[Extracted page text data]

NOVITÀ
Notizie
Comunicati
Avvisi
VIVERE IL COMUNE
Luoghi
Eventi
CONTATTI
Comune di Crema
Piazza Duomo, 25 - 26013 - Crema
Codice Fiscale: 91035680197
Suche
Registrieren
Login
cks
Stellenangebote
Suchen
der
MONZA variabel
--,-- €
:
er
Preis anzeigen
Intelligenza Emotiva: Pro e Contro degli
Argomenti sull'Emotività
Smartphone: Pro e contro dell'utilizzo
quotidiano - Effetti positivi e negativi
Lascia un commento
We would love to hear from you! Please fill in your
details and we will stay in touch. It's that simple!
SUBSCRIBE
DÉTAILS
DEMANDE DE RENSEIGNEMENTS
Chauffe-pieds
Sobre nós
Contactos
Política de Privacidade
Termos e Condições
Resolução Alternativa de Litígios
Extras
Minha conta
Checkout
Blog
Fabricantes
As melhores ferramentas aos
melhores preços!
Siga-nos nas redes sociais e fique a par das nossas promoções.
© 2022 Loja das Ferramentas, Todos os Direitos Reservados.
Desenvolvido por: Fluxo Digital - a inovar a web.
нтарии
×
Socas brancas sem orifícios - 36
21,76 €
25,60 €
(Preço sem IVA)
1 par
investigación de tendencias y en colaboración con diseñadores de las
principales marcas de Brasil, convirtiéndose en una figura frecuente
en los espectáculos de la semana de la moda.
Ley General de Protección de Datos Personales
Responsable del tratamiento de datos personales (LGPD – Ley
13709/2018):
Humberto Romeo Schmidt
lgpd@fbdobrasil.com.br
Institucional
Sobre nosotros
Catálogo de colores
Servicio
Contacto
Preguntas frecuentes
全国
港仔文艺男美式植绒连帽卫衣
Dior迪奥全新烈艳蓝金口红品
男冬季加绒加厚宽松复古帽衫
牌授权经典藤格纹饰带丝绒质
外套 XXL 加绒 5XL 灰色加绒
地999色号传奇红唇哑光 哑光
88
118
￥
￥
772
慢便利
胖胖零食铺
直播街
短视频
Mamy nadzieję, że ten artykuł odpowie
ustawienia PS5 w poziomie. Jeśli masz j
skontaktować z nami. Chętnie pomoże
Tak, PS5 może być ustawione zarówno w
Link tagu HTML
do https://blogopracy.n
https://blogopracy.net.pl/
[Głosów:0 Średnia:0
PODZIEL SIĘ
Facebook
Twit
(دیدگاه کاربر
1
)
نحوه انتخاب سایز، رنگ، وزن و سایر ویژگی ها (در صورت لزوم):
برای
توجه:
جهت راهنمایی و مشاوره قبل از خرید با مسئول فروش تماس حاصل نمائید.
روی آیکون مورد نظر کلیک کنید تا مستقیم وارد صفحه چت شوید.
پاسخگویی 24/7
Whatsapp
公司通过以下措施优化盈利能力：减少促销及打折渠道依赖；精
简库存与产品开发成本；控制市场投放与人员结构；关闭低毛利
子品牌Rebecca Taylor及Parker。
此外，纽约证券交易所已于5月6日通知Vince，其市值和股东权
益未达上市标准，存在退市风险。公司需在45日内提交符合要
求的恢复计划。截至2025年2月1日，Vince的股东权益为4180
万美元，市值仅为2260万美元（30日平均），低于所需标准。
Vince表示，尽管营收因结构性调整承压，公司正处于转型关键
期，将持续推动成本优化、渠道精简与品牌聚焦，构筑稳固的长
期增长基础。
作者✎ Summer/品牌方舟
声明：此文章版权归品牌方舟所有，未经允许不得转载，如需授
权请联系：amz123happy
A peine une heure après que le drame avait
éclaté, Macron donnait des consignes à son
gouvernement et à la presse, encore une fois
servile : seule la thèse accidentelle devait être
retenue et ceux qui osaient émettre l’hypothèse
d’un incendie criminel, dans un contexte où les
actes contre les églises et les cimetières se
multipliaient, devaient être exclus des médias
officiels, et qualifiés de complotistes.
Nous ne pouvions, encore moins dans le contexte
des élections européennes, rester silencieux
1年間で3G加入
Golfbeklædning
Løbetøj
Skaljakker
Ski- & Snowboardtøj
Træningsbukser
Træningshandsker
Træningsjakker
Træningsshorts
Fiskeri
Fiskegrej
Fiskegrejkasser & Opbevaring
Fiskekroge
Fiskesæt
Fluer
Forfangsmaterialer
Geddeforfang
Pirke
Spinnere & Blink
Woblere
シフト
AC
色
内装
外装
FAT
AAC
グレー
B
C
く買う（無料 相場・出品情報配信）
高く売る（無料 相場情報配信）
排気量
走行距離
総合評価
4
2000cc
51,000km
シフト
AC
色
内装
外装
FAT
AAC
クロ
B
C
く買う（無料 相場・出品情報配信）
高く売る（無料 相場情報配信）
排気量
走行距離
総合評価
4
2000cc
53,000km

### EXERCISE
Print all of the entries exactly, leaving nothing out.

### RESPONSE
NOVITÀ
Notizie
Comunicati
Avvisi
VIVERE IL COMUNE
Luoghi
Eventi
CONTATTI
Comune di Crema
Piazza Duomo, 25 - 26013 - Crema
Codice Fiscale: 91035680197
Suche
Registrieren
Login
cks
Stellenangebote
Suchen
der
MONZA variabel
--,-- €
:
er
Preis anzeigen
Intelligenza Emotiva: Pro e Contro degli
Argomenti sull'Emotività
Smartphone: Pro e contro dell'utilizzo
quotidiano - Effetti positivi e negativi
Lascia un commento
We would love to hear from you! Please fill in your
details and we will stay in touch. It's that simple!
SUBSCRIBE
DÉTAILS
DEMANDE DE RENSEIGNEMENTS
Chauffe-pieds
Sobre nós
Contactos
Política de Privacidade
Termos e Condições
Resolução Alternativa de Litígios
Extras
Minha conta
Checkout
Blog
Fabricantes
As melhores ferramentas aos
melhores preços!
Siga-nos nas redes sociais e fique a par das nossas promoções.
© 2022 Loja das Ferramentas, Todos os Direitos Reservados.
Desenvolvido por: Fluxo Digital - a inovar a web.
нтарии
×
Socas brancas sem orifícios - 36
21,76 €
25,60 €
(Preço sem IVA)
1 par
investigación de tendencias y en colaboración con diseñadores de las
principales marcas de Brasil, convirtiéndose en una figura frecuente
en los espectáculos de la semana de la moda.
Ley General de Protección de Datos Personales
Responsable del tratamiento de datos personales (LGPD – Ley
13709/2018):
Humberto Romeo Schmidt
lgpd@fbdobrasil.com.br
Institucional
Sobre nosotros
Catálogo de colores
Servicio
Contacto
Preguntas frecuentes
全国
港仔文艺男美式植绒连帽卫衣
Dior迪奥全新烈艳蓝金口红品
男冬季加绒加厚宽松复古帽衫
牌授权经典藤格纹饰带丝绒质
外套 XXL 加绒 5XL 灰色加绒
地999色号传奇红唇哑光 哑光
88
118
￥
￥
772
慢便利
胖胖零食铺
直播街
短视频
Mamy nadzieję, że ten artykuł odpowie
ustawienia PS5 w poziomie. Jeśli masz j
skontaktować z nami. Chętnie pomoże
Tak, PS5 może być ustawione zarówno w
Link tagu HTML
do https://blogopracy.n
https://blogopracy.net.pl/
[Głosów:0 Średnia:0
PODZIEL SIĘ
Facebook
Twit
(دیدگاه کاربر
1
)
نحوه انتخاب سایز، رنگ، وزن و سایر ویژگی ها (در صورت لزوم):
برای
توجه:
جهت راهنمایی و مشاوره قبل از خرید با مسئول فروش تماس حاصل نمائید.
روی آیکون مورد نظر کلیک کنید تا مستقیم وارد صفحه چت شوید.
پاسخگویی 24/7
Whatsapp
公司通过以下措施优化盈利能力：减少促销及打折渠道依赖；精
简库存与产品开发成本；控制市场投放与人员结构；关闭低毛利
子品牌Rebecca Taylor及Parker。
此外，纽约证券交易所已于5月6日通知Vince，其市值和股东权
益未达上市标准，存在退市风险。公司需在45日内提交符合要
求的恢复计划。截至2025年2月1日，Vince的股东权益为4180
万美元，市值仅为2260万美元（30日平均），低于所需标准。
Vince表示，尽管营收因结构性调整承压，公司正处于转型关键
期，将持续推动成本优化、渠道精简与品牌聚焦，构筑稳固的长
期增长基础。
作者✎ Summer/品牌方舟
声明：此文章版权归品牌方舟所有，未经允许不得转载，如需授
权请联系：amz123happy
A peine une heure après que le drame avait
éclaté, Macron donnait des consignes à son
gouvernement et à la presse, encore une fois
servile : seule la thèse accidentelle devait être
retenue et ceux qui osaient émettre l’hypothèse
d’un incendie criminel, dans un contexte où les
actes contre les églises et les cimetières se
multipliaient, devaient être exclus des médias
officiels, et qualifiés de complotistes.
Nous ne pouvions, encore moins dans le contexte
des élections européennes, rester silencieux
1年間で3G加入
Golfbeklædning
Løbetøj
Skaljakker
Ski- & Snowboardtøj
Træningsbukser
Træningshandsker
Træningsjakker
Træningsshorts
Fiskeri
Fiskegrej
Fiskegrejkasser & Opbevaring
Fiskekroge
Fiskesæt
Fluer
Forfangsmaterialer
Geddeforfang
Pirke
Spinnere & Blink
Woblere
シフト
AC
色
内装
外装
FAT
AAC
グレー
B
C
く買う（無料 相場・出品情報配信）
高く売る（無料 相場情報配信）
排気量
走行距離
総合評価
4
2000cc
51,000km
シフト
AC
色
内装
外装
FAT
AAC
クロ
B
C
く買う（無料 相場・出品情報配信）
高く売る（無料 相場情報配信）
排気量
走行距離
総合評価
4
2000cc
53,000km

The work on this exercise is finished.